But seriously? THERE’S NOTHING THAT EXCITING GOING ON. Or maybe there’s TOO much excitement, what about that? It’s all so thrilling, this fabulous life of mine, that there’s too much to recount in this humble medium of the blog. Am I being sarcastic? Am I mocking my own existence? You wouldn’t know anymore, would you, it’s been so long since I put up anything new.
I could tell you about our ill-fated yet fantastic trip to scenic Bridgeport, CT for the Gathering of the Vibes, or I could regale you with my astonishing prowess on the newly-purchased Guitar Hero… or what about “The Trip To LA That Wasn’t”? I could expound upon the ULTRA MASSIVE triple birthday threat of July 22, which resulted in the world’s largest sake-puke (alas, i was not the one to do the puking) and once again proved that just because you’re older doesn’t mean you’re getting old, or then there’s my litany of vaunted accomplishments, which now runs the gamut from cataloguing our library of 1,468 promo tapes to penning a film grant that will, hopefully, be worthy enough to fund my former employer’s next documentary.
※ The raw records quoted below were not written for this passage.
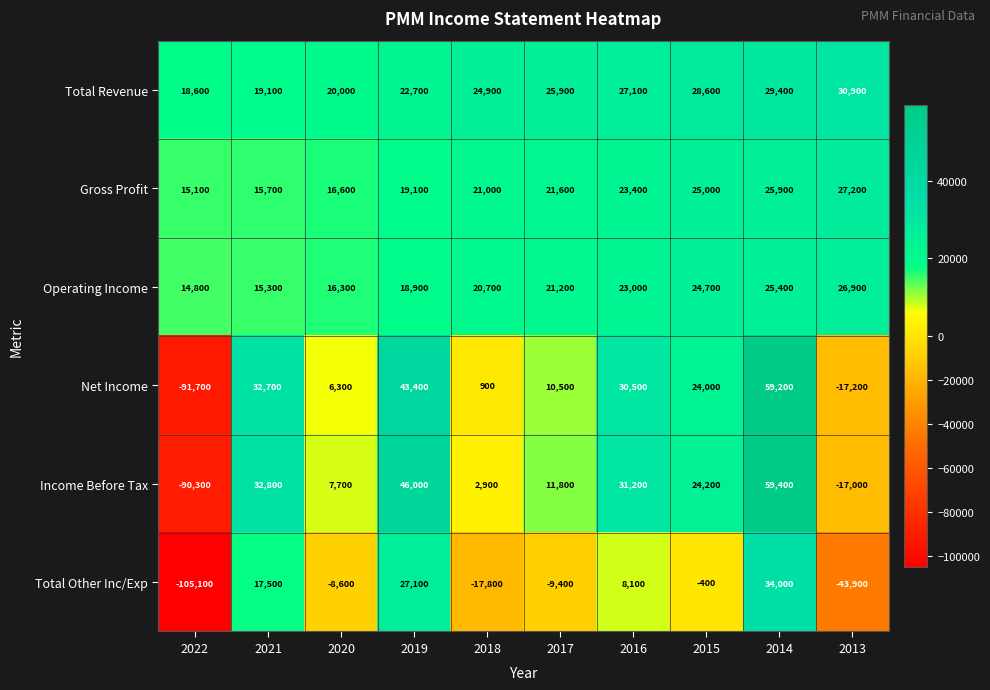

How many categories are shown in the chart?

10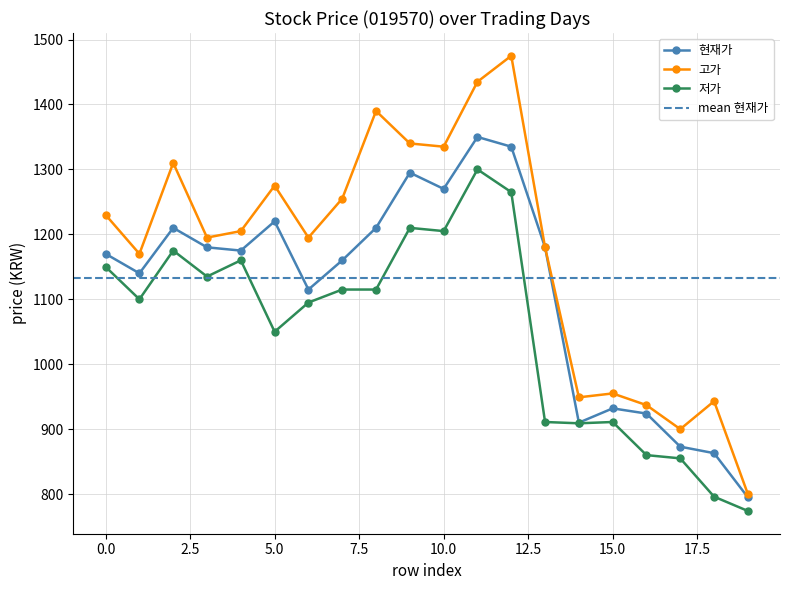

Which series has the widest spread of values?

고가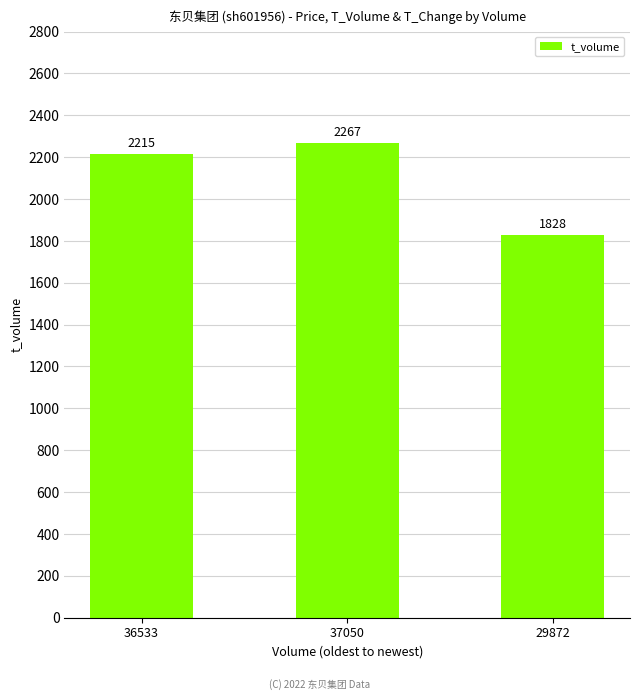

Reading left to right, extract all data points from this chart.

36533=2215	37050=2267	29872=1828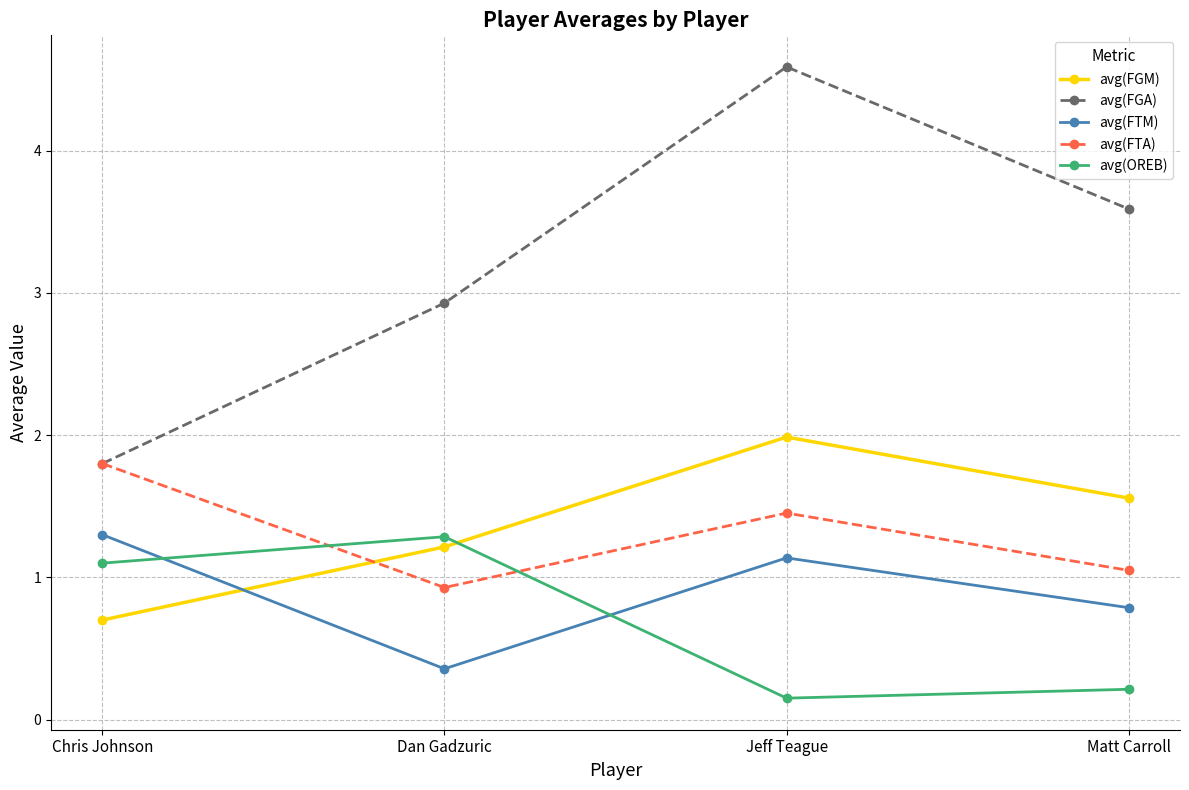

At which category is the sum across all series the highest?

Jeff Teague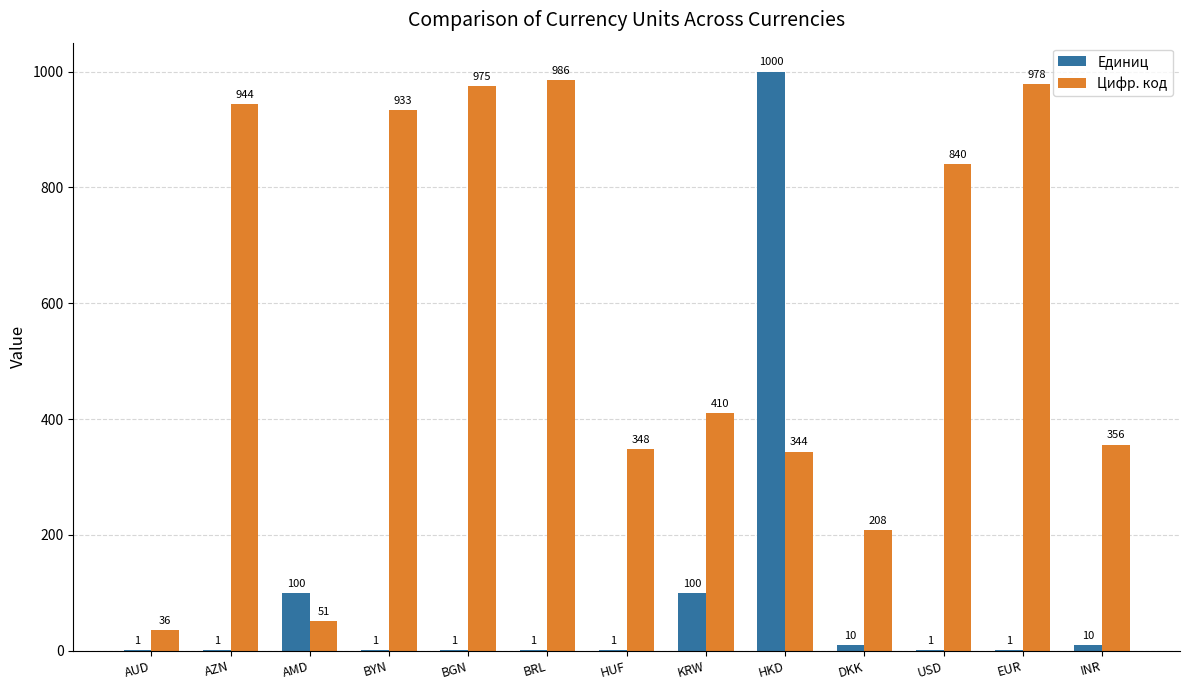

Reading right to left, transcribe all the data shown in this chart.

Единиц: INR=10	EUR=1	USD=1	DKK=10	HKD=1000	KRW=100	HUF=1	BRL=1	BGN=1	BYN=1	AMD=100	AZN=1	AUD=1
Цифр. код: INR=356	EUR=978	USD=840	DKK=208	HKD=344	KRW=410	HUF=348	BRL=986	BGN=975	BYN=933	AMD=51	AZN=944	AUD=36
But I’m totally not going into any of that yet.
Right now, I’m completely fucking beat. Last night I was house-slash-cat-sitting for a coworker and, instead of going to bed at a reasonable hour, I stayed up, drank vodka, and read I Feel Bad About My Neck cover to cover. I awoke at 6AM to the sound of her pets yowling about god knows what, with sun beaming in from a skylight RIGHT ABOVE HER BED. Two hours of tossing and turning yielded little comfort, and at 8:30 I headed to work with a massive hangover that even a 4-shot espresso couldn’t dispel.
So yeah, if I had to sum up the summer in just one anecdote, that would probably be it. There’s been a LOT of drinking going on, and when I say “a lot,” what I really mean is “it’s a miracle I still have a functioning liver.”
But guitar hero? IT IS SO THE BEST THING EVER.